Следователь предъявляет Маркову паспорт:

— Чей паспорт?

— А! Это негодяй Сдобин все! Паспорт дал мне родственник жены, чтобы я отметил его.

Жена Маркова все отрицает. Но сын вспоминает адрес какого-то родственника, где следователя встречает пожилой подслеповатый человек.

— У вас есть телевизор?

— Да, «Темп-7».

— Покажите на него паспорт.

Человек смутился, стал искать в столе, в шифоньере.

— Нет где-то. Наверное, потерял.

— Вот этот паспорт. Давайте сличим номера. Номера совпали.

— Где взяли телевизор?

— У Марковой Галки.

Телевизор был изъят как вещественное доказательство.

Документальными проверками подотчета Чена было выявлено также участие в хищении народного добра его приятелей — главного бухгалтера Гусева, инженера производственного отдела Кима и еще одного «компаньона». Ким оказался давним другом и «сподвижником» Чена, неизменным соучастником его вакханалий, близким другом семьи.

При обыске на квартире Гусева его жена вначале заявила, что никаких особенных сбережений она не имеет, разве что на книжке отложено триста рублей.

— Покажите сберкнижку.

— Ее нет дома, она... на работе.

Но при обыске среди книг обнаруживается и сберкнижка.

Г у с е в а: Ах, я и забыла! Знаете, я искала на днях ее дома и поэтому думала, что оставила на работе.

С л е д о в а т е л ь: В книжке отмечено, что вы сегодня сняли тысячу рублей.

Г у с е в а: Да, да. Сняла, сейчас вспомнила. Вот память. Это от волнения, наверное.

С л е д о в а т е л ь: А где деньги?

Г у с е в а: Деньги? Н-не знаю. Потеряла! В автобусе вытащили! Терлись двое возле меня, когда ехала. Вытащили!

С л е д о в а т е л ь: В вашей сумочке квитанция на посылку в Новосибирск? Что вы отправили?

Г у с е в а: Яблоки, что же еще?

Следователь тут же из квартиры звонит на почту и просит задержать посылку. Через час, в присутствии работников почты, посылка вскрывается. Под слоем стружек и ваты — пакет с деньгами...

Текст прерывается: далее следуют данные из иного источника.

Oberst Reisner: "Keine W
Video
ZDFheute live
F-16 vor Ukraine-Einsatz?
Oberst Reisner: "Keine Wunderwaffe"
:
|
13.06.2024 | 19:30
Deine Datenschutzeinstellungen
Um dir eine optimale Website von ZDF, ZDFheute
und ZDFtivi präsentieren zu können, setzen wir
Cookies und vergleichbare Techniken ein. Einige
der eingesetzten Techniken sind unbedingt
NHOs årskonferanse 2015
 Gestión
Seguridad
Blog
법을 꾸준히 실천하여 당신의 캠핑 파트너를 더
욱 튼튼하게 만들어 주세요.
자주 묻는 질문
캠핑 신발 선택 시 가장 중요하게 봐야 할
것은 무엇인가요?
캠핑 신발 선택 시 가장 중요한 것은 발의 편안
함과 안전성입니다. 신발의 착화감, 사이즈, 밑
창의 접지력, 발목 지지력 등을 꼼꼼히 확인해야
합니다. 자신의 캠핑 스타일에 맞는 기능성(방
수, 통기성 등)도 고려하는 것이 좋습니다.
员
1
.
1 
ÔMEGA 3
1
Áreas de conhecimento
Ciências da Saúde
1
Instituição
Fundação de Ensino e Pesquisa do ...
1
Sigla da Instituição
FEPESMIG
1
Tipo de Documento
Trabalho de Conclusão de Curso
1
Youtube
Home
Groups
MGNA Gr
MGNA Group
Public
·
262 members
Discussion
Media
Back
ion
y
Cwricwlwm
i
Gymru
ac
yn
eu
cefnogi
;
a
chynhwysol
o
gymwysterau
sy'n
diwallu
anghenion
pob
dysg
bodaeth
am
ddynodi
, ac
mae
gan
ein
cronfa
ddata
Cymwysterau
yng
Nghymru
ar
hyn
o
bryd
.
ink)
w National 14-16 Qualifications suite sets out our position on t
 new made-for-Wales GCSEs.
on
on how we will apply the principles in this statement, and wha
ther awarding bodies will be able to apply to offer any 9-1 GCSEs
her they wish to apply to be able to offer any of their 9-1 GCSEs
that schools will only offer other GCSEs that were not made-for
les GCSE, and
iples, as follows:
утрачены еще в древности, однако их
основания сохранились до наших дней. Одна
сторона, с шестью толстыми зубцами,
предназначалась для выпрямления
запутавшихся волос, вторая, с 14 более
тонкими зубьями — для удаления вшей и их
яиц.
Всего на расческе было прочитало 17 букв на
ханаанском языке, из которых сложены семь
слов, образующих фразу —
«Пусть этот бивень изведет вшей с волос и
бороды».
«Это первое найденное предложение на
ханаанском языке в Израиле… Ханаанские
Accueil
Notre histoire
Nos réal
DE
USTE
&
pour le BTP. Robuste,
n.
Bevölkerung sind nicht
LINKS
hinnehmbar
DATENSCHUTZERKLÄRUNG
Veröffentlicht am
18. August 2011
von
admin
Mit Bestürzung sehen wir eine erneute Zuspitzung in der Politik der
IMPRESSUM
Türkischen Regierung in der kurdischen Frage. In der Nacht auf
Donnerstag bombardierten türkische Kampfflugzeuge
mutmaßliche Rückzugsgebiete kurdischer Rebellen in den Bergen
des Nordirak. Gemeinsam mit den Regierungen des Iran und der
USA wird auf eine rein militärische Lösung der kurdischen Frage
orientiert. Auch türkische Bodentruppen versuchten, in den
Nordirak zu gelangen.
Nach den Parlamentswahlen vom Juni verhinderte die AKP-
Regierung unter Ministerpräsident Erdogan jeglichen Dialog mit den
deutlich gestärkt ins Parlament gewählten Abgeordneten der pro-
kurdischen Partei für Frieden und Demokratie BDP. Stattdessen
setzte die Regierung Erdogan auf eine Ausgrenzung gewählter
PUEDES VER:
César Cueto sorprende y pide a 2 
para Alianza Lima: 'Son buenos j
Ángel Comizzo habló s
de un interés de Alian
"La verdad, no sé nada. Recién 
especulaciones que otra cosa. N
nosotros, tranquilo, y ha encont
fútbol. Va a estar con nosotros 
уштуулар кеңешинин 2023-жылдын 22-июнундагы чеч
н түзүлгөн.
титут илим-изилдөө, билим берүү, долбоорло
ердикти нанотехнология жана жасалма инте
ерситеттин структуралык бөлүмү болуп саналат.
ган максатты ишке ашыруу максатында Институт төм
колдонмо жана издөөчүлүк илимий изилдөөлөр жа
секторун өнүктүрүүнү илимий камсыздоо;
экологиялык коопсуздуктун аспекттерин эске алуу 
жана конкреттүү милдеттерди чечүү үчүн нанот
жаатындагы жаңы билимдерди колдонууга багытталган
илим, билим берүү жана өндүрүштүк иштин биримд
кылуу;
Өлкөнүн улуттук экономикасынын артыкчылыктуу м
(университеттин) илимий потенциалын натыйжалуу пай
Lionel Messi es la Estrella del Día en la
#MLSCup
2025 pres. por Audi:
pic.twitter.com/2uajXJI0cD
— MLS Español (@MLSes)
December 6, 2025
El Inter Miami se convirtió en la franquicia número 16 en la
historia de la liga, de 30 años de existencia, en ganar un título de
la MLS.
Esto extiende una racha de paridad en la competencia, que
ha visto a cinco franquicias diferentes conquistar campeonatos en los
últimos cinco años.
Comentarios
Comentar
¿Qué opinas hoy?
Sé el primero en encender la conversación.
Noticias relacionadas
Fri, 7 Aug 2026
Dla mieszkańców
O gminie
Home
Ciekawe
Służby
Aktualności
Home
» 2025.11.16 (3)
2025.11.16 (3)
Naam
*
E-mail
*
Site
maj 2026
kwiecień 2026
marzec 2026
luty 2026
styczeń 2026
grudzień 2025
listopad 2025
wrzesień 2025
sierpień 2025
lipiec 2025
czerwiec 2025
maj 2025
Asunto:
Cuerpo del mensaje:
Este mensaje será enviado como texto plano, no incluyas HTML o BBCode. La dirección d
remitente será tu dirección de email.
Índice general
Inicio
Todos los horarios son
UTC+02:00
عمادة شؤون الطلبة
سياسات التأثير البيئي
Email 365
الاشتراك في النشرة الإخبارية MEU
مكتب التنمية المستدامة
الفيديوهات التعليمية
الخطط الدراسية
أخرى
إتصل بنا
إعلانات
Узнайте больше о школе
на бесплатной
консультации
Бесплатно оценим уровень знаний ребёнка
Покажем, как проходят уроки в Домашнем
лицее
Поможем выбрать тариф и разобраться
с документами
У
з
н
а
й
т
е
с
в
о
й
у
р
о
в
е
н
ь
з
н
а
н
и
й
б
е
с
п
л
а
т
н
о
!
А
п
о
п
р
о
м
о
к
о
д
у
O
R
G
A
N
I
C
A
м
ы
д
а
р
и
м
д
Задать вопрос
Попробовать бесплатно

Вызванные на очную ставку Ким, Гусев, Чен начинают все валить друг на друга. На это и рассчитывает следователь.

Постепенно обнаруживались и остальные товары. Для этого были приняты все меры вплоть до указания радиомастерским и телеателье республики немедленно сообщить о поступлении на учет радио и телеаппаратуры под определенными номерами. Пришлось, конечно, списываться с заводами, давать отдельные поручения прокурорам Ленинграда, Киева, Риги, Джамбула, Фрунзе и других городов, откуда поступали в Алма-Ату аппараты, сверять их с проданными через магазины.

Данные постепенно накоплялись. Пришло время арестовывать Маркова, который, не подозревая о приближающейся беде, продолжал пить, хотя работал уже слесарем в домоуправлении. А он забыл о детях, о семье, о настоящих боевых друзьях, которые не раз спасали его от смерти, которых и он спасал и помнил до недавнего времени. Он забыл обо всем святом, не видя в хмельном угаре ни подвигов, совершаемых страной, ни даже смены времен года. Его перестало интересовать все, кроме выпивки, кроме развеселой компании дружков, которые вместе с ним пропивали ворованные деньги.

В этот день настроение его было особенно гадким: не удалось выпить — денег не было и отлучиться нельзя — срочная работа. Марков с тоскливым безразличием нарезал резьбу на трубе, когда его вызвали к начальнику и сказали,чтобы он шел в прокуратуру.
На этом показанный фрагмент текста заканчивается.